Effective due diligence not carried out 2732. “RSS Limited is a joint venture company (JV) formed by SSNIT and Regimanuel Gray Limited (RGL) in 2009. The goal for the formation of the Company was to combine the expertise of Regimanuel in the real estate sector with SSNIT’s financial strength to develop high class residential, commercial and industrial properties in Accra (Klagon & Sakumono) and Kumasi (Asuoyeboah).

2733. Due diligence was conducted on the viability of the project and found to be viable at the time. However, in the course of implementation, there was a downturn in the economy coupled with a significant change in the project concept at the company level. A number of real estate developers were caught in the unexpected economic slowdown. This created a glut in the market of the types of housing units being built by RSS.

2734. The significant change in the scope of the project at the company level resulted in the project cost being significantly different from the originally estimated cost.

• An asset-liability matching exercise has been done following which SSNIT Board approved the swap of debt owed SSNIT by RSS with completed housing units.

• An Extraordinary General Meeting (EGM) has been held by the company and the shareholders have agreed to the swap.

The Trust is putting in place a new Investment Policy and Guidelines document to guide such future transactions. The document contains stricter and more rigorous processes. In this regard, any change in project scope at any joint venture company level that causes a change in the project’s financials as approved should be referred back to the SSNIT Board for consideration before implementation.

• The SSNIT Board has also directed that, in future, SSNIT shall not enter into any joint venture agreement where a partner in the JV will be the contractor for the project the JV is to undertake.

• A value-for-money audit of the entire project has been commissioned. The draft report has been received and is currently being studied. Recommendations from the report would also guide the Trust on the way forward.”

iii. CENIT ENERGY LIMITED (CEL) Effective due diligence not carried out 2735. “The investment in CEL was undertaken when the country had a huge power crisis with insufficient generation capacity.
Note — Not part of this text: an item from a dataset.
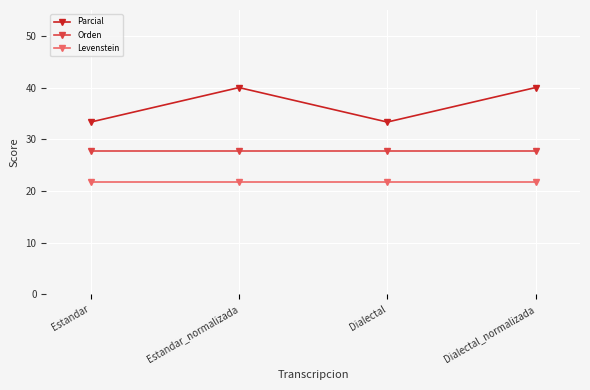

What is the approximate value of Levenstein at Estandar_normalizada?

21.7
The loan to CEL was part of the capital structure during SSNIT’s initial investment in the company, which was duly evaluated. The capital structure was to ensure that, SSNIT would be able to recoup a greater proportion of its investment early rather than being locked in the equity of the company. (Page 875)

2736. Since then, a lot more power plants with relatively ‘cheaper’ tariffs have been built which have increased the country’s generation capacity and made CEL uncompetitive. CEL has therefore fallen down the pecking order for dispatch by the national grid.
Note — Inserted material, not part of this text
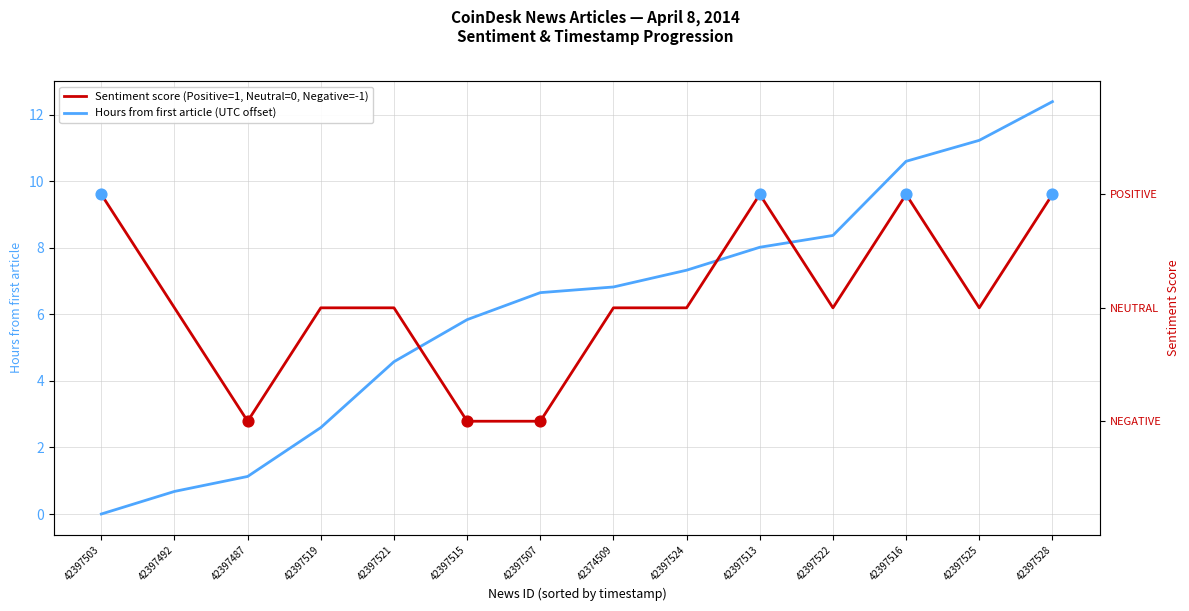

Is the value of Hours from first article (UTC offset) at 42397516 greater than the value of Sentiment score (Positive=1, Neutral=0, Negative=-1) at 42397521?

Yes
• SSNIT negotiated with the government and swapped part of the ECG debt owed CEL for ESLA Bonds. CEL has pledged its outstanding US$100 million ESLA bonds to SSNIT. In addition, CEL plans to add any other bonds that Government would issue for the company’s outstanding indebtedness to SSNIT. Interest on the ESLA bonds currently held by CEL has, therefore, started financing repayments of the outstanding debt.

• CEL is in discussions to enter a gas purchase agreement to begin operations in order to improve the finances of the company and be able to settle any outstanding debt due SSNIT.”
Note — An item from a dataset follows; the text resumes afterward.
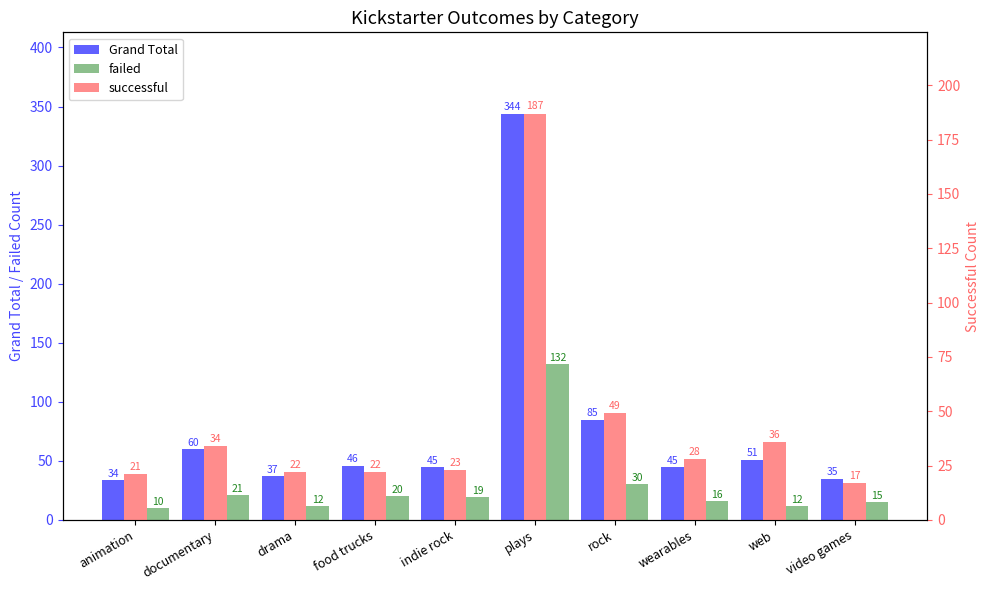

Rank the series by their average value, from lowest to highest.

failed, successful, Grand Total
Effective due diligence not carried out Loan 1 2737. “This was due to judgment debt against ISTC in favour of the creditor SVANI Limited. ISTC which is 80% owned by SSNIT was not in a position to pay the debt so SSNIT stepped in to settle the debt on the company's behalf.

Loan 2 2738. This was also due to judgment debt against ISTC in favour of the creditor National Investment Bank (NIB). ISTC which is 80% owned by SSNIT was not in a position to pay on their own, and the bank was going to auction the assets of ISTC to recover their loan.